## Исходный документ
|---|
Отделим зёрна от плевел. Лермонтов. Кн. 2. Часть27

Начало: Введение - http://stihi.ru/2024/06/10/1086    



«…и я любил / Всем напряжением душевных сил»
=========================================
Часть 27


…Всё это время, – время своего взросления как физического, так и духовного, – наш Мишель Юрьевич жадно впитывает новое и интересное, познавая мир через своё окружение: душа художника, воспринимающего живой мир во всех его красках, оттенках, тонах и полутонах… не может оставаться равнодушной к прекрасному, – и он романтически влюбляется: всегда по-настоящему: одна за другою приходят и уходят… – и остаются в его стихотворных строках, а потому и вечные, – волнующие молодую кровь искренние чувства, желание любить и быть любимым… Это – кузина Анна Столыпина; потом Екатерина Сушкова (о ней мы поговорим с Вами ниже подробнее); затем  Наталья Иванова (та самая загадочная «Н.Ф.И.», разгаданная И.Л. Андрониковым); и, наконец, Варвара Лопухина: как оказалось – единственно-желанная и… недосягаемая, слишком поздно-осознанная любовь…

Из-под его пера рождаются замечательные циклы стихов, обращённых к… – к каждой возлюбленной, которой были заняты его мысли и переживания; создаются поэмы и повести в стихах, пишутся драмы; он пробует себя и в прозе... Идёт усиленная работа по совершенствованию собственного стиля. Он стремится в высшее аристократическое общество, ибо только там, как он думает, есть возможность быть надлежаще оценённым, но… двери для него, увы, закрыты. Лермонтов придирчив к себе и требователен; он откуда-то и почему-то   з н а е т   своё предназначение, – и ему хочется быстрее реализоваться, ибо  что-то мистическое и непознаваемое его торопит громко заявить о себе миру, а… неудачи повергают в расстройство и разочарование, и потому он безжалостно критичен и постоянно не доволен собою:

***
Безумец я! вы правы, правы!
Смешно бессмертье на земли.
Как смел желать я громкой славы,
Когда вы счастливы в пыли?
Как мог я цепь предубеждений
Умом свободным потрясать
И пламень тайных угрызений
За жар поэзии принять?
Нет, не похож я на   п о э т а !
Я обманулся, вижу сам;
Пускай, как он, я чужд для света,
Но чужд зато и небесам!
Мои слова печальны: знаю;
Но смысла их вам не понять.
Я их от сердца отрываю,
Чтоб муки с ними оторвать!
Нет… мне ли властвовать умами,
всю жизнь на то употребя?
Пускай возвышусь я над вами,
Но удалюсь ли от себя?
|---|
## Записи набора данных

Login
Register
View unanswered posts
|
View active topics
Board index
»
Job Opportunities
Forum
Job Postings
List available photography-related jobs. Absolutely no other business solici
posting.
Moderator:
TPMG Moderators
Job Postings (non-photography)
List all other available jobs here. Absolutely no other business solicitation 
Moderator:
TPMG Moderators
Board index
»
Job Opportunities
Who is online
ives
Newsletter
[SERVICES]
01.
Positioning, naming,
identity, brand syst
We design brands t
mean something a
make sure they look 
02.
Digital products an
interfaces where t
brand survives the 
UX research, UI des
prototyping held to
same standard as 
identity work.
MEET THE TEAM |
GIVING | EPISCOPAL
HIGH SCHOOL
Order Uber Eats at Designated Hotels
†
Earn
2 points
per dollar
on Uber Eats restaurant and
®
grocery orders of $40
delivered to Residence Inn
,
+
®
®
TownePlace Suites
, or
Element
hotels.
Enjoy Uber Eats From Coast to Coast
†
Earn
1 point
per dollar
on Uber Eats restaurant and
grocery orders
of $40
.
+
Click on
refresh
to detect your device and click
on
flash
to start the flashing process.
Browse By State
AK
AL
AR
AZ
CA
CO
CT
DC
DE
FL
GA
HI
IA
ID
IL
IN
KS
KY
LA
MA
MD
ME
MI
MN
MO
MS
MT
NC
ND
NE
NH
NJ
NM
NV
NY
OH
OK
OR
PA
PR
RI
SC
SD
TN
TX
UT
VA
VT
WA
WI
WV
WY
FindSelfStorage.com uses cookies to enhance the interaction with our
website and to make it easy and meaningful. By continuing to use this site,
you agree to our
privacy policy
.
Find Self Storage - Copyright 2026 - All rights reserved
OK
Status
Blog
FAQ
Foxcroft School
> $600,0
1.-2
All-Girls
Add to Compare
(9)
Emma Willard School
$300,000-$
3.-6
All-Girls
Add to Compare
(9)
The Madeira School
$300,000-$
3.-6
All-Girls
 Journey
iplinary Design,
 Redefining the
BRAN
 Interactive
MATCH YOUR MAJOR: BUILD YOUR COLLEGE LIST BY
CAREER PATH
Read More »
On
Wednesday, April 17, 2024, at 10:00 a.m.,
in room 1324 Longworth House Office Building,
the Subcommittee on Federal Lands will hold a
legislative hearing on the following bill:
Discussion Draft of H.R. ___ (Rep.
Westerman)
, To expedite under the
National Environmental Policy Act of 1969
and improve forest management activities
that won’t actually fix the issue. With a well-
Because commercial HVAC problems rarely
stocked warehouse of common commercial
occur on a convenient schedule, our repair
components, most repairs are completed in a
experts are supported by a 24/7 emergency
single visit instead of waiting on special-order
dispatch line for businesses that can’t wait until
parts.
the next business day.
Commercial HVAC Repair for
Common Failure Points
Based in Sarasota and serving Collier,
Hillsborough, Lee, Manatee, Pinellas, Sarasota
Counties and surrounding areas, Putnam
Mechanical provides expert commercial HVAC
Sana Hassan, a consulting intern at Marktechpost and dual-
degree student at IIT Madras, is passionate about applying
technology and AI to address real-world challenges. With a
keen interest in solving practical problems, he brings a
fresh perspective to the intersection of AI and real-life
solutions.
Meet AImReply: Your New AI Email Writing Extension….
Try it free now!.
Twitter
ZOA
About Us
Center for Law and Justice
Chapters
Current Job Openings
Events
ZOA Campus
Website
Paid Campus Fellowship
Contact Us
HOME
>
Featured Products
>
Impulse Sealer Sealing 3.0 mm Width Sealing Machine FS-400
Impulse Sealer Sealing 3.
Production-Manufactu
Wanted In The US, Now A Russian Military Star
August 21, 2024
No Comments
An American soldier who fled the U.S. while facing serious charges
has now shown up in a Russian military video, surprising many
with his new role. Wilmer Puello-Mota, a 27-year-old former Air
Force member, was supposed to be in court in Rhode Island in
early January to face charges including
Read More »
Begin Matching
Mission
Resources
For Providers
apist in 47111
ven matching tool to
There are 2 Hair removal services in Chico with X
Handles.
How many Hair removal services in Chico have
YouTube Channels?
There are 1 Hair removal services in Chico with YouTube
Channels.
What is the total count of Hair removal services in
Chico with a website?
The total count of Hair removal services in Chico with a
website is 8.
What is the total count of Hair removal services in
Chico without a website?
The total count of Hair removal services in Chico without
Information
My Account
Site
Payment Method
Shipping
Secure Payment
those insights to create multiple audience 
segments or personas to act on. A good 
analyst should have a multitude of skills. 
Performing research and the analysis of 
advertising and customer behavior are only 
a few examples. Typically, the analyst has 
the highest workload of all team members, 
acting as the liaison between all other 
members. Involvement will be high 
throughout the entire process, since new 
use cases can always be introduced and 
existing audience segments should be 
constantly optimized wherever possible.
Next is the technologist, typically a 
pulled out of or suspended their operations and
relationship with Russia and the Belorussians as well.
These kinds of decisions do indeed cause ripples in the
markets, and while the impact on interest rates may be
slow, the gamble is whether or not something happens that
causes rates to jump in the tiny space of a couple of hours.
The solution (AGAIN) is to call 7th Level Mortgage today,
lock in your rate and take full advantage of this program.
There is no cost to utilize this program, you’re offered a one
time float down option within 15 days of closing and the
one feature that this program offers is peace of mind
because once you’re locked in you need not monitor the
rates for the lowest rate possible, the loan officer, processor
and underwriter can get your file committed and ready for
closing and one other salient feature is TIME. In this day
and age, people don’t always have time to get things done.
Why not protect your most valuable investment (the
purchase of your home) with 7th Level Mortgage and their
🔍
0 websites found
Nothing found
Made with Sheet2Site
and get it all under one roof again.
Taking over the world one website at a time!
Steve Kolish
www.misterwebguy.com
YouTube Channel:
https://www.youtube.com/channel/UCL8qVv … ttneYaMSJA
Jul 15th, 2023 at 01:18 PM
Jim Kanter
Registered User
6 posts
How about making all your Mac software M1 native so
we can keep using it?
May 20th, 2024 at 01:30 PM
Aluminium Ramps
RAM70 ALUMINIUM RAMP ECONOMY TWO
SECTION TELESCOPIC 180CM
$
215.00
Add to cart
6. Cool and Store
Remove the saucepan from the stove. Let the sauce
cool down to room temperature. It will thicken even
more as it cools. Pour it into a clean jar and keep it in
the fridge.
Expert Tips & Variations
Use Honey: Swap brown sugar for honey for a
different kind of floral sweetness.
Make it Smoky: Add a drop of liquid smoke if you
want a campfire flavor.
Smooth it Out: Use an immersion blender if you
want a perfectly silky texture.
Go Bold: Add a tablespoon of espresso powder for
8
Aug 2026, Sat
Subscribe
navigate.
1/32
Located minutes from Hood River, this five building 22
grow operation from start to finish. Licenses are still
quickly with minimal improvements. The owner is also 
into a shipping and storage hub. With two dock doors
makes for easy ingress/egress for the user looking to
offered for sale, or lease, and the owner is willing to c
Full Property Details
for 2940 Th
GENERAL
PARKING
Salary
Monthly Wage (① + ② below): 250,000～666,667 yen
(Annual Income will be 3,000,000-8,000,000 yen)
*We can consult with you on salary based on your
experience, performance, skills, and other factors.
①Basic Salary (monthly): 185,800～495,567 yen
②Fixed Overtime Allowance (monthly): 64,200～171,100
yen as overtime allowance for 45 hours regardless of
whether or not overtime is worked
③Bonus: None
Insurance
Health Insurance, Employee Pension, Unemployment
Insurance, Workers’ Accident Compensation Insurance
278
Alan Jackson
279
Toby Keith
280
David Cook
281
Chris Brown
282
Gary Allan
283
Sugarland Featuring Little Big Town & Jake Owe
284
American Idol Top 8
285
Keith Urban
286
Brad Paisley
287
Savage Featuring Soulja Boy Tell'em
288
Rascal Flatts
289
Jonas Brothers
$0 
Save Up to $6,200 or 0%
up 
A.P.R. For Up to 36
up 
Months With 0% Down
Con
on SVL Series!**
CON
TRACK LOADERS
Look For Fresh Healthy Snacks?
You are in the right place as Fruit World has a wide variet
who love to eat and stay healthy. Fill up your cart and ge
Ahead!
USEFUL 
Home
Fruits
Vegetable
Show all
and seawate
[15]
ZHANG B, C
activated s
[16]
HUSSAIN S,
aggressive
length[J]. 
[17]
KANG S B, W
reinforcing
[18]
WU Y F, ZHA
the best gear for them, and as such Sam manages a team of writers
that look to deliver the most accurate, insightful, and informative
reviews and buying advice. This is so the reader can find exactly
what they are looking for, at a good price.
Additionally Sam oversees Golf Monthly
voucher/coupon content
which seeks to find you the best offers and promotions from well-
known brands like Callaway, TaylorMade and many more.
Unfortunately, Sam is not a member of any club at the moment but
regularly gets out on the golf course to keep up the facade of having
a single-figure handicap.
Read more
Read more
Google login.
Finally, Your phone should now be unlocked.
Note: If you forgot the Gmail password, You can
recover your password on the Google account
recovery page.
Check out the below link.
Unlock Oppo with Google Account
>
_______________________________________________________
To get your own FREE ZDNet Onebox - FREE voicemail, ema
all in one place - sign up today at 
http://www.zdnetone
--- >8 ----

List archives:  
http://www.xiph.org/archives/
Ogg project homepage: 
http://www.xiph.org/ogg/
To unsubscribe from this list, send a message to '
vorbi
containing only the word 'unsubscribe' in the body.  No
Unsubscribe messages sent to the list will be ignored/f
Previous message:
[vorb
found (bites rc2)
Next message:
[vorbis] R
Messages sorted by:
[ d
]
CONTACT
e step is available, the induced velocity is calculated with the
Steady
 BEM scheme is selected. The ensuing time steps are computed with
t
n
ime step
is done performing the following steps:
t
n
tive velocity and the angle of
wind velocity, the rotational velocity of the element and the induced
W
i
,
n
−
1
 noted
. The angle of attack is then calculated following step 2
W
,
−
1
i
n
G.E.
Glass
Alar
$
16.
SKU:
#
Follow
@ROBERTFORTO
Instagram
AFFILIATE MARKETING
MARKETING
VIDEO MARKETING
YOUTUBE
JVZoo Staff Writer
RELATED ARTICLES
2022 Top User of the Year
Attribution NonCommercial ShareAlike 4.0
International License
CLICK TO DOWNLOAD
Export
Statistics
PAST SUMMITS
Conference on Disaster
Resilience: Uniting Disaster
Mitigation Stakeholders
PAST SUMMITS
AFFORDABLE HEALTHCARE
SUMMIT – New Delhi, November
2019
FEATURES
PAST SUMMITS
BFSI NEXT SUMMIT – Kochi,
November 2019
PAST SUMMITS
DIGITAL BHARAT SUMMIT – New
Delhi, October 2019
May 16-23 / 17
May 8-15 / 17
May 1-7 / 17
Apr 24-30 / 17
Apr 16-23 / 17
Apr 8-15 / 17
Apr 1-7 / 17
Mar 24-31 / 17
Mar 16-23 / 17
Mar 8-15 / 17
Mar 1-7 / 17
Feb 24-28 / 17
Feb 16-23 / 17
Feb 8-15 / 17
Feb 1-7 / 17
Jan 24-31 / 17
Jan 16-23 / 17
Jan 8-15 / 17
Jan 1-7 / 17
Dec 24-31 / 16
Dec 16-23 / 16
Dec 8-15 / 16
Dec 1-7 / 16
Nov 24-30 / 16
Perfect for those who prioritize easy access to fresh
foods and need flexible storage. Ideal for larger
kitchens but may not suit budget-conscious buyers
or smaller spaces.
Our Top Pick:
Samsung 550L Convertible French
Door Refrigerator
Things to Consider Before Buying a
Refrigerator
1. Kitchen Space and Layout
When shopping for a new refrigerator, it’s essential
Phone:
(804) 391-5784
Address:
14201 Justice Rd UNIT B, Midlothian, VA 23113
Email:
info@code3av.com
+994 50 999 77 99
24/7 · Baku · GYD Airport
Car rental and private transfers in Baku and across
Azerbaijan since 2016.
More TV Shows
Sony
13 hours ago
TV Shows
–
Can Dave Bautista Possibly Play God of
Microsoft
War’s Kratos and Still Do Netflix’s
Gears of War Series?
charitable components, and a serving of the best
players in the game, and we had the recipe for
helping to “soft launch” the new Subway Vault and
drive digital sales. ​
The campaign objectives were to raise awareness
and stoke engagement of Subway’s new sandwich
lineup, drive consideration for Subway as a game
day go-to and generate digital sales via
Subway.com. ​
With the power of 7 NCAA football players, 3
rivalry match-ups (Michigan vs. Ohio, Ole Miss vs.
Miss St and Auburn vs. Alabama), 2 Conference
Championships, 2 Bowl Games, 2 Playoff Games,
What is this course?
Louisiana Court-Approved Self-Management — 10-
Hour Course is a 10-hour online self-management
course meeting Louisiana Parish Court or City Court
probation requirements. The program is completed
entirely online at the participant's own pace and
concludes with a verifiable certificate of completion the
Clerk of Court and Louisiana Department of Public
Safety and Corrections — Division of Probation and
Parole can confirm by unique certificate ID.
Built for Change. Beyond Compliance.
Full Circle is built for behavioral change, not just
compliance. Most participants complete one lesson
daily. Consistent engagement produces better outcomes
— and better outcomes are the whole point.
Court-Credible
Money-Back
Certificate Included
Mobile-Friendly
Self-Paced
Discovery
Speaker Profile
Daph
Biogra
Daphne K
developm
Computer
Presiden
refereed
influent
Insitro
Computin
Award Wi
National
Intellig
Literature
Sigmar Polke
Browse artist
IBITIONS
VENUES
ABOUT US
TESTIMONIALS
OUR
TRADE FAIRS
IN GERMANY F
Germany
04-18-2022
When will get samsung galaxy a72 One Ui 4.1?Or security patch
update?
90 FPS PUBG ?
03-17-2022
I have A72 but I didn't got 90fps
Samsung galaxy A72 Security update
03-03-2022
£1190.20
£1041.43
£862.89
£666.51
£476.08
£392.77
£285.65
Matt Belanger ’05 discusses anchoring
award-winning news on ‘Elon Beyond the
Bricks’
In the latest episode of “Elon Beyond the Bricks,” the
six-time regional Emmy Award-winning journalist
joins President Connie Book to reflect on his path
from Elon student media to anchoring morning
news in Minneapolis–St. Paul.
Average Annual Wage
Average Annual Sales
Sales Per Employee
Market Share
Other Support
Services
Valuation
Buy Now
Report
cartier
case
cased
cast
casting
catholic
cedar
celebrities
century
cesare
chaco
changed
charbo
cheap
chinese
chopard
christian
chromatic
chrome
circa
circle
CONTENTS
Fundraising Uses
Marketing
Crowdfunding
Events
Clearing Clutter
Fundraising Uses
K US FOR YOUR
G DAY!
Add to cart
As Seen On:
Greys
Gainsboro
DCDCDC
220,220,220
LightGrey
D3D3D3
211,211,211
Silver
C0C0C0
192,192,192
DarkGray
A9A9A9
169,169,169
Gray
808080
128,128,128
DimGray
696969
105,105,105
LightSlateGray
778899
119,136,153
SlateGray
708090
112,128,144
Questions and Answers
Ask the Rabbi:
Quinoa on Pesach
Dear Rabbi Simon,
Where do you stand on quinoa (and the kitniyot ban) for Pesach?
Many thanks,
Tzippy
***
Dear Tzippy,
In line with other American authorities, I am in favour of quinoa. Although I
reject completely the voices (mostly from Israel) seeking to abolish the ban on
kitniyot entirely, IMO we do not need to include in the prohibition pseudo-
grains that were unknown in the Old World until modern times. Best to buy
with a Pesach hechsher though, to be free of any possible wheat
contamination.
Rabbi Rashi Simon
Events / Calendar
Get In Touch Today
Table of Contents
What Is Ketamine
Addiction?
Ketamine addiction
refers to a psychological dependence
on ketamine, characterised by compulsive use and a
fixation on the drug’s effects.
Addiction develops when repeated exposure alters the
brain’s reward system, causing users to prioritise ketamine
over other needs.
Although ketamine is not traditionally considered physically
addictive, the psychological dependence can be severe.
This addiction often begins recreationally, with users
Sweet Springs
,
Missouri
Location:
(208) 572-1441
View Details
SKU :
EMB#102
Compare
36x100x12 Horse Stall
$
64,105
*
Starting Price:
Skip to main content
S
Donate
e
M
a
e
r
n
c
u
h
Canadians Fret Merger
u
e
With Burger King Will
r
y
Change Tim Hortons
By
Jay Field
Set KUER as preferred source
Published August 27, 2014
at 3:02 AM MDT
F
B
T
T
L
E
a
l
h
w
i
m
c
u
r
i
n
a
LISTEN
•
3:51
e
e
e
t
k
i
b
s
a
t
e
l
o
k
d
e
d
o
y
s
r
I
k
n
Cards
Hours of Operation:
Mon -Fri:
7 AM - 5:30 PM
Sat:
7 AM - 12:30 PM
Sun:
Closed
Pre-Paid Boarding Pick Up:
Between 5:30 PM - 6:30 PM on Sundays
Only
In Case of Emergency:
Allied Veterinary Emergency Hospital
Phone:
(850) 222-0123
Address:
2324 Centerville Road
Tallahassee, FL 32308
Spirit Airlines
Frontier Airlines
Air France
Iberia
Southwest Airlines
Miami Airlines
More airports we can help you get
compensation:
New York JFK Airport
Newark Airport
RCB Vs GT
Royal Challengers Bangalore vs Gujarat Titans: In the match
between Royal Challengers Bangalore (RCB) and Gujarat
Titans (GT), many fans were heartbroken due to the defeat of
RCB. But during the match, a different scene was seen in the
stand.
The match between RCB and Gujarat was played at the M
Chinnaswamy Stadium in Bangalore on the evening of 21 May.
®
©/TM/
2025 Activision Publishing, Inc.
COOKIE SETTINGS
|---|
## Что требуется
Продолжите, пожалуйста, текст о юности Лермонтова после его последней строки.

## Ответ ниже
И позабуду ль самовластно
Мою погибшую любовь,
Всё то, чему я верил страстно,
Чему не смею верить вновь?

(Р е м а р к а.   Стихотворение публикуется как написанное в 1832-м году. За отсутствием обозначения даты сочинения этого стихотворения, – ибо наш Мишель Юрьевич лишь считанные разы проставил дату работы над произведением, – мы с Вами не можем определить реальный возраст Автора. Поскольку день рождения М.Ю. Лермонтова приходится на 3 октября 1814-го года, то есть практически на конец года, получается, что в 1832-м году – на день, когда написалось это стихотворение, – ему могло быть как 17-ть, так и 18-ть лет. Так что не удивляйтесь, когда встречаете у меня возраст, обозначенный двойной цифрой, например, как здесь: 17–18-ть лет.)

…Впервые он влюбился в 10-летнем возрасте, на Кавказе, в Пятигорске. Вот как он описал свою настоящую первую любовь в Записке от 8 июля 1830-го года, когда ему – полных 15-ть лет, 8 месяцев и 5 дней (см. стр.53 «Летопись…»):

«Кто мне поверит, что я знал уже любовь, имея 10 лет от роду?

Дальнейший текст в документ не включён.